--- TASKS TO COMPLETE ---
A. In the discussion of mass shootings, what does the last reply say Timothy McVeigh's act was instead of massacre?
B. Pick up the discussion of mass shootings right after its last sentence and carry it on.

>> START QUOTED PASSAGE

We hear this mantra over and over; unfortunately it's irrelevant to present circumstances because the Sandy Hooks and the Oak Creeks and Auroras and Columbines and Tucsons are not about "killing". Clearly they're not, since you can kill with blunt instruments, poisons, ropes, bombs or any number of other methods.
These incidents are specifically about massacre by strafing, which can only be done with a gun, and for those slayers who insist on instant gratification, the more automatic the better because it specifically serves that purpose.
Mass random murder is no more about murder than rape is about sex; it's about power. And until we get that, we're going nowhere.
You should try thinking. What gun did Timothy McVeigh use.
...but of course if you DID think, you'd be a conservative.
Way ahead of you. What McVeigh did was not massacre. It was terrorism. He wasn't even in a position to watch it happen -- that's a crucial difference.

>> END QUOTED PASSAGE
>> START STORED DATA

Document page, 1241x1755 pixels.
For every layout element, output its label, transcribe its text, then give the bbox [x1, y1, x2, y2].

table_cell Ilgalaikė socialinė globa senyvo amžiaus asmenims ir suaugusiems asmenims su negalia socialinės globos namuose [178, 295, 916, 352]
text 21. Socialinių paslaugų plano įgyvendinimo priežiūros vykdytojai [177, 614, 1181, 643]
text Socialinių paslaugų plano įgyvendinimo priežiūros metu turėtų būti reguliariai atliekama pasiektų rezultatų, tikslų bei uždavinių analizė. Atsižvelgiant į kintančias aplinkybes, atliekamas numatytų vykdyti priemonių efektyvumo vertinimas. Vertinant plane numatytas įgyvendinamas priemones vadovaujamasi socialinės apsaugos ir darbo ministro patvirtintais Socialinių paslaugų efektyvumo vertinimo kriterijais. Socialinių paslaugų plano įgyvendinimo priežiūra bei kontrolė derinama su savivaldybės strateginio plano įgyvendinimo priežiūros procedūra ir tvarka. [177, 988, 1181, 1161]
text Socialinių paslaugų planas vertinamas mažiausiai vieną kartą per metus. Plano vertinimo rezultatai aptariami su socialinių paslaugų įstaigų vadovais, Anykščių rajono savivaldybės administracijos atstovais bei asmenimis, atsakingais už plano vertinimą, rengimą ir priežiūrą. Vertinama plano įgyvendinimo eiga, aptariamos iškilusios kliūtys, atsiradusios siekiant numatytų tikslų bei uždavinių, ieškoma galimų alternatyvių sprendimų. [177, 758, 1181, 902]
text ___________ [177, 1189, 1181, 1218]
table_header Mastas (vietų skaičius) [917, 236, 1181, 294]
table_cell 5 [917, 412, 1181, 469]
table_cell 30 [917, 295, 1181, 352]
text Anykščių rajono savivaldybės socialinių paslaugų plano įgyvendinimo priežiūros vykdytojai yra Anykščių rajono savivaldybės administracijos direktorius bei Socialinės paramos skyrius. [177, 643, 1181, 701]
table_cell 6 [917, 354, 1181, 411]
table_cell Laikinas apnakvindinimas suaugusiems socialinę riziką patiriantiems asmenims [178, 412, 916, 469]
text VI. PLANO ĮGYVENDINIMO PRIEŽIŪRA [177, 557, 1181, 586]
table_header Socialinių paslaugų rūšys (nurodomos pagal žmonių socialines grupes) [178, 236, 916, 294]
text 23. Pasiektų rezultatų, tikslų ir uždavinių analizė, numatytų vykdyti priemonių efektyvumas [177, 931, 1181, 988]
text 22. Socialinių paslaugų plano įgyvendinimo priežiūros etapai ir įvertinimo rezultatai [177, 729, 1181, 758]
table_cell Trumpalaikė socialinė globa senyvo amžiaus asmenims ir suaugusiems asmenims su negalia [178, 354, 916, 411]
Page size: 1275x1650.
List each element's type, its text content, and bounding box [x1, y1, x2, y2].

>> END STORED DATA

--- THE RESPONSES ---
A. Terrorism.

B.
Mass massacre with guns is done for the visual gratification of watching the helpless (there's the
power) run around bleeding and running for cover. That's what they're after; personal power -- that which they personally lack in life.
Terrorism by contrast is about committing some dramatic act whose impact is intended to move the hearts and minds of, or break the spirit of, a population. That's what McVeigh was doing. That's political.
The goal of the former is in the present and immediate and personal; the latter is long-term and ideological. Just because two different acts both result in death doesn't make them the same thing. Think about it. I'm talking about
motivations; you're playing with the semantics of the reprercussions.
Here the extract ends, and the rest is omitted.